La cuarentena y la mirada interior


¡Qué enredo! ¡Qué maraña de espineles se instaló en mi cabeza! Justo ahora que tengo que pegar el empujón final para liquidar el año. Me gustaría no tener que dar más clases y poder terminar lo planificado para cambiar de sintonía. Miro hacia adelante y sólo veo más de lo mismo: no hubo vacaciones, no hubo viajes.

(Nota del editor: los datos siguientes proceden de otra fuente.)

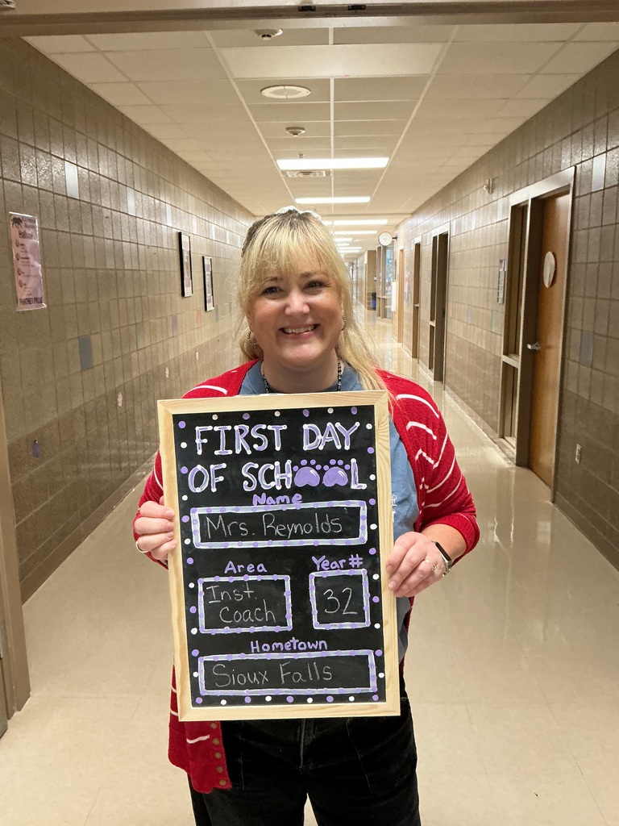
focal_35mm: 29
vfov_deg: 61.7
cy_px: 413
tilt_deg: -10.4
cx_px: 310
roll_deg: +1.0
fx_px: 691
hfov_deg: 48.2
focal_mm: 3
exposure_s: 1/60
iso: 250
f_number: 1.8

El zoom te afina las dendritas, estoy segura. Genera la sensación de cualquier otra adicción: uno sabe que le hace mal, se siente mal después de un uso excesivo y sin embargo, más le atraen las ventajas que los malestares. Como si no fuera poco la permanencia por ocho horas frente a la pantalla, además, uno se inscribe en un curso, "porque esto es, en realidad, lo que me gusta". Y después, cuando tiene que elegir entre mirar una película o leer un libro, vuelve a elegir la película. ¿Qué tenemos en la cabeza? Esa luz catódica, esa lluvia de electrones tiene los efectos de una metanfetamina. 

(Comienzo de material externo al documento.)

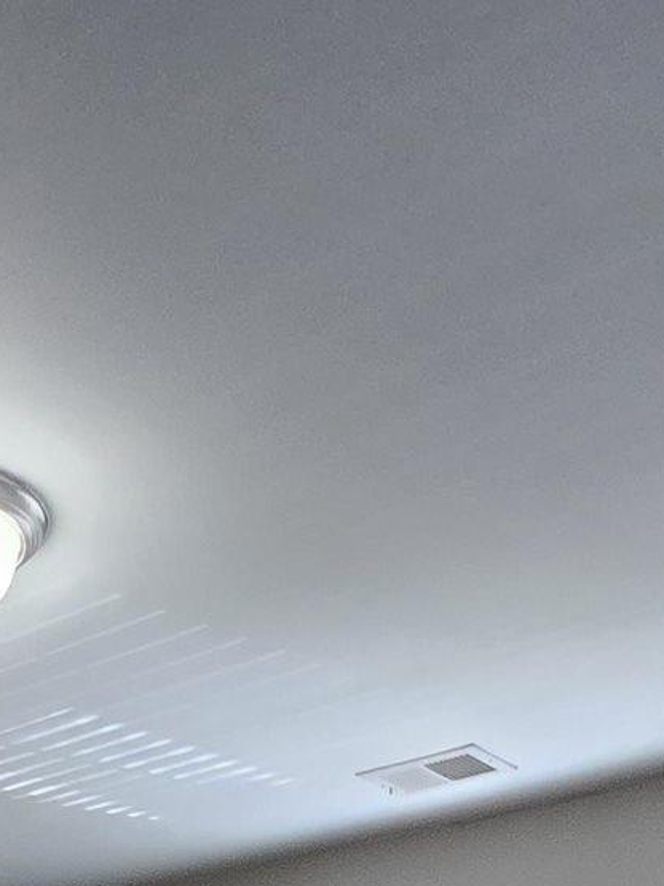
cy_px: 1737
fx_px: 1382
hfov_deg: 26.3
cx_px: 97
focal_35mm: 54
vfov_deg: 19.9
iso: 200
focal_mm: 1.74
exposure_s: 1/60
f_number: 2.2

El libro da más trabajo, eso lo tengo claro. Un libro requiere el esfuerzo de emparejar con el lector, decodificar el texto, armar tu propia visión del relato, imaginarse los personajes, los lugares. ¿Ustedes se pueden imaginar los lugares que te describen con claridad? Lugares minuciosamente descriptos como los de Umberto Eco, ¿se pueden imaginar? Yo recreo rincones, detalles del mobiliario, cortinas que caen, caminos escarpados, bibliotecas con pasadizos secretos que, justo, quedan sobre la habitación del abad. Me cuesta armar todo el escenario, esa tarea mágica que los directores de arte te dan en bandeja. Por ahí pasa el hipnotismo del cine, uno no tiene que imaginar: la versión del director está ahí, para consumir ya. A la vuelta del trabajo, al terminar la jornada (aunque haya sido en tu casa) o cuando los nenes se van al jardín, una película, si es comedia mejor, te suministra la dosis de electrones necesaria para seguir. 

Además, una película se puede ver en compañía, en cambio el libro  sigue siendo un placer en solitario.